A saída de Ela Wiecko não causa vergonha, mas empossa uma heroína, de Debora Diniz
Publicado originalmente por HuffPost Brasil em 1º de setembro de 2016.
Dra. Ela Wiecko é mulher discreta, quase tímida. Engana-se quem a imagina frágil: sua potência está em sala de aula ou em uma comunidade indígena, na luta pelo fim do trabalho escravo ou na defesa pela lei do feminicídio. É pesquisadora, uma intelectual orgânica, descreveriam alguns. Foi vice-procuradora geral da república – afastou-se do cargo na véspera do novo dia 31 da história política do País. Um prelúdio de que o novo tempo não a teria como uma das raras mulheres no topo do poder político.
A controvérsia foi tola, se não fosse uma pista sobre os riscos do novo tempo. Dra. Wiecko foi fotografada em um evento acadêmico no estrangeiro: seu rosto não se esconde nos óculos escuros, suas mãos seguram uma faixa “Fora Temer. Contra o golpe”. Não havia nada de proibido na cena: dra. Wiecko é procuradora da república, mulher independente no pensamento e bem treinada para saber que suas posições políticas não se confundem com o seu senso de justo. É também uma professora universitária, livre para expressar-se sobre a ordem jurídica ou política. Há liberdade de expressão política, intelectual e de cátedra na mensagem. Só isso.
Os torquemadas de plantão viram mais: sustentam haver incompatibilidade entre o cargo de vice-procuradora geral da república e a liberdade de expressão política. Dra. Wiecko não estava na segunda cadeira mais prestigiosa do Supremo Tribunal Federal com uma faixa “Fora Temer”: esse, sim, seria um gesto incompatível e, até mesmo, deselegante. Não fui sua aluna, apesar de me considerar uma aprendiz de como pensa e se move na política, por isso a conheço o suficiente para afirmar: a mulher sabia exatamente o que fazia. E, ao contrário do que pensam os recém-empossados da probidade administrativa, sua saída não causa vergonha, mas empossa uma heroína.
Há quem diga que dra. Wiecko foi “exonerada” do cargo; outros, que afastou-se por vontade própria. As duas narrativas são a mesma – o novo tempo perseguirá os pensadores livres, os que resistem a formas estranhas de dominação. Se foi mesmo exonerada, temos uma prova de que a liberdade de expressão está ameaçada; se afastou-se por pressões internas, o mesmo sinal grita, porém de forma cínica. Por isso, prefiro descrever de outro jeito o anúncio de véspera de dra. Wiecko: um gesto de clarividência. A partir do novo 31, o governo Temer não a teria nas estatísticas demulheres no topo do poder. Só vejo coerência ética em seu afastamento ter sido na véspera do 31. E repito: são os torquemadas quem criam as heroínas.

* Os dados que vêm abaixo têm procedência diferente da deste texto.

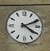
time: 4:10
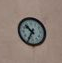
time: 10:35
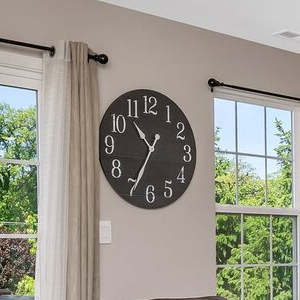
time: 10:34
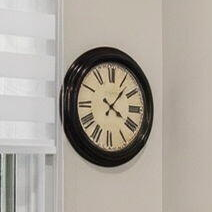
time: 4:06
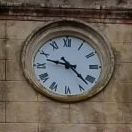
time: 9:22
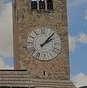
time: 2:07
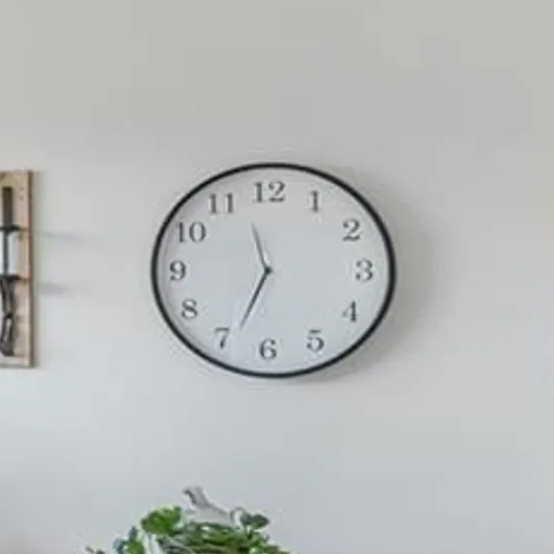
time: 11:33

Sem dra. Wiecko no poder, o novo presidente cresceu em problemas de representação das minorias. Temer explicou-se em entrevista recente que selecionou sua equipe dos altos escalões por mérito e não por serem burocratas distintos pelo sexo ou cor. Nesse raciocínio estreito sobre como se arruma pensamento e representação na vida comum, um homem teria mérito suficiente para falar de questões de violência contra as mulheres tanto quanto dra. Wiecko. Queria dizer, além de primeiramente, fora Temer, que o senhor presidente está muito errado. A saída de dra. Wiecko deixou um vazio – não só biográfico de uma personagem insubstituível na trajetória longa e rara de mulheres em carreiras de poder, mas de agendamento de questões políticas que nós, outras mulheres, reconhecemos como legítimas. Assim, segundamente, agradeço por terem permitido que dra. Wiecko ficasse ainda mais livre para não representar o Brasil após o segundo 31 de sua história.